PROVIDED RECORDS ->
[Start of section]
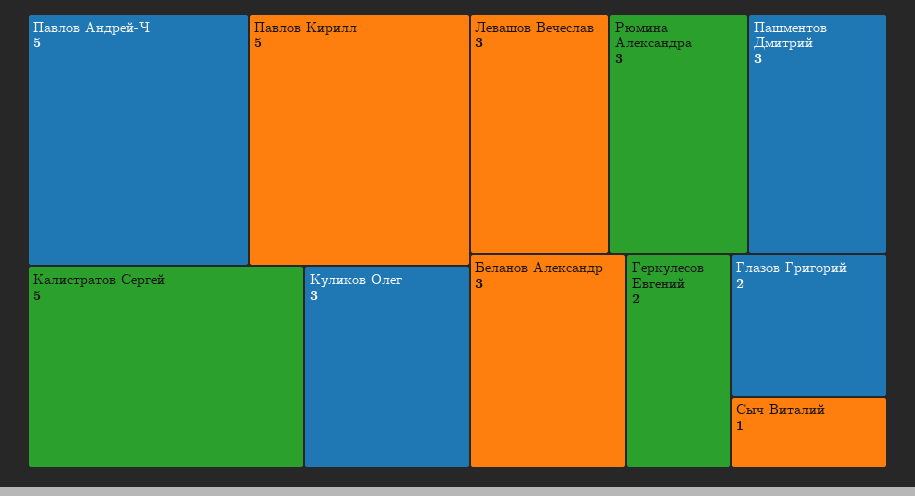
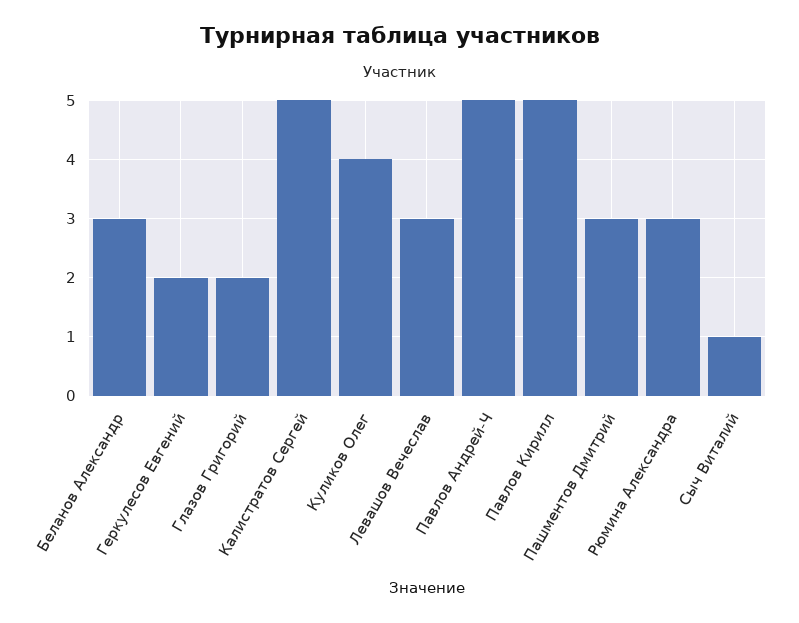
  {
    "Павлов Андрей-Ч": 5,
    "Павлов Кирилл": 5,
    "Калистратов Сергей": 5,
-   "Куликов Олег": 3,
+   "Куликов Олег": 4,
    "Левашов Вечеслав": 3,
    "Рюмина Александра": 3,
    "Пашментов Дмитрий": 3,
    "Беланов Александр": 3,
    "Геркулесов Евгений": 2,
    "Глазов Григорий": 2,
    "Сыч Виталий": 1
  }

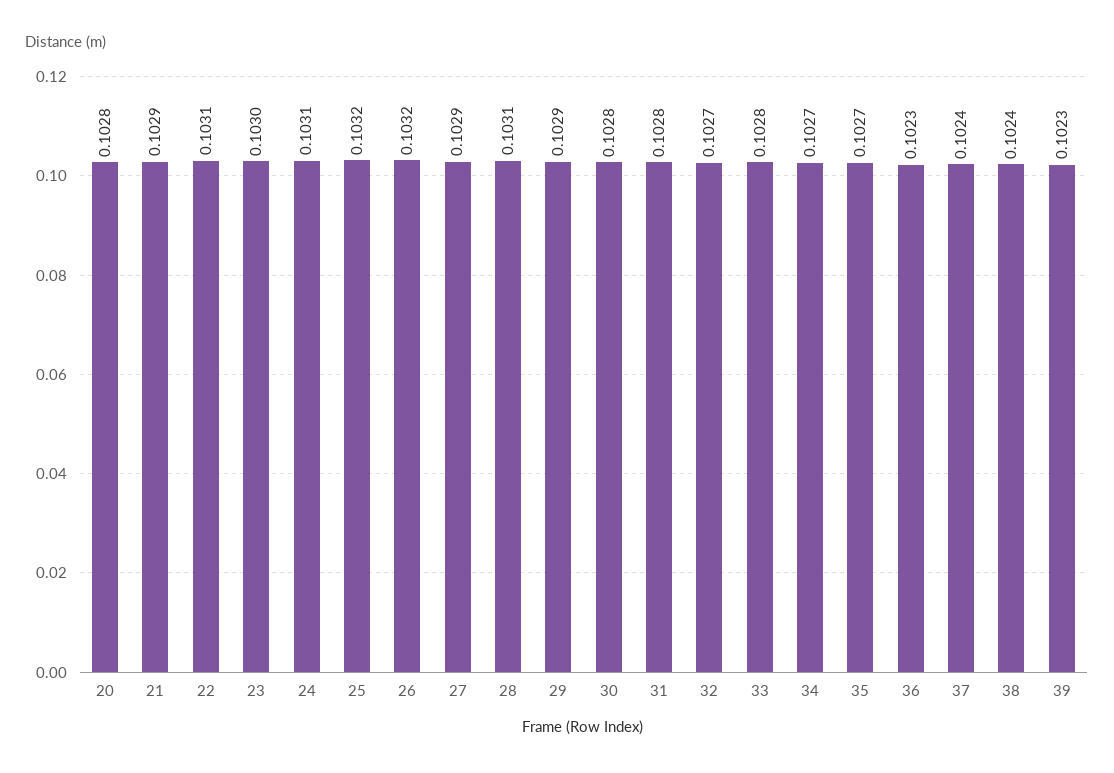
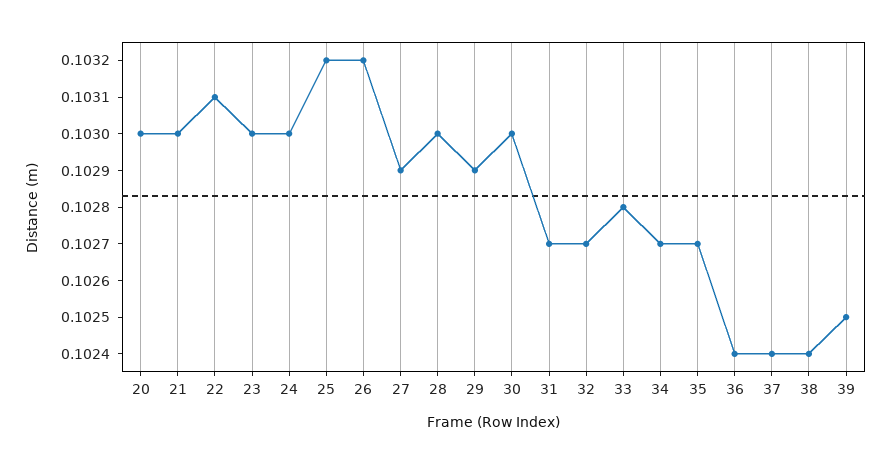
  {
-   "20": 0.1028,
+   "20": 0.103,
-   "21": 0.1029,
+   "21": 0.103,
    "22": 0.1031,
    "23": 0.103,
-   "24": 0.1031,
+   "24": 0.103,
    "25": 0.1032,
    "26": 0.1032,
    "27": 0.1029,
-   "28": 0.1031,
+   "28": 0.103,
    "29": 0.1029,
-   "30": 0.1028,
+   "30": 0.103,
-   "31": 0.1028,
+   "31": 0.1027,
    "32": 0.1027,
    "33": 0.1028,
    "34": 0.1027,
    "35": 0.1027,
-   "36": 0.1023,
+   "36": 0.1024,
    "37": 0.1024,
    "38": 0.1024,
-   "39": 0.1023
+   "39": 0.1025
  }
[End of section]
REQUIREMENT ->
Reproduce the whole listing word for word, setting aside any pictures.

SOLVED EXERCISE ->
  {
    "Павлов Андрей-Ч": 5,
    "Павлов Кирилл": 5,
    "Калистратов Сергей": 5,
-   "Куликов Олег": 3,
+   "Куликов Олег": 4,
    "Левашов Вечеслав": 3,
    "Рюмина Александра": 3,
    "Пашментов Дмитрий": 3,
    "Беланов Александр": 3,
    "Геркулесов Евгений": 2,
    "Глазов Григорий": 2,
    "Сыч Виталий": 1
  }

  {
-   "20": 0.1028,
+   "20": 0.103,
-   "21": 0.1029,
+   "21": 0.103,
    "22": 0.1031,
    "23": 0.103,
-   "24": 0.1031,
+   "24": 0.103,
    "25": 0.1032,
    "26": 0.1032,
    "27": 0.1029,
-   "28": 0.1031,
+   "28": 0.103,
    "29": 0.1029,
-   "30": 0.1028,
+   "30": 0.103,
-   "31": 0.1028,
+   "31": 0.1027,
    "32": 0.1027,
    "33": 0.1028,
    "34": 0.1027,
    "35": 0.1027,
-   "36": 0.1023,
+   "36": 0.1024,
    "37": 0.1024,
    "38": 0.1024,
-   "39": 0.1023
+   "39": 0.1025
  }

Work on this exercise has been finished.